### TASK TO COMPLETE
Can you write out each of the rows below exactly as they appear, leaving the pictures out of your answer?

### DATA SECTION
★ ★ ★ ★

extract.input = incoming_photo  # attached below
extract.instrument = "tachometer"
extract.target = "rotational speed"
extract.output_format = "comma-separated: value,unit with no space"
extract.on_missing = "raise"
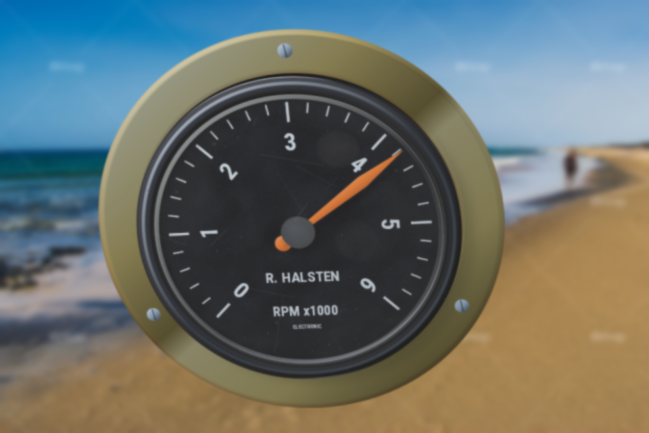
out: 4200,rpm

★ ★ ★ ★

### WORKED SOLUTION
extract.input = incoming_photo  # attached below
extract.instrument = "tachometer"
extract.target = "rotational speed"
extract.output_format = "comma-separated: value,unit with no space"
extract.on_missing = "raise"
out: 4200,rpm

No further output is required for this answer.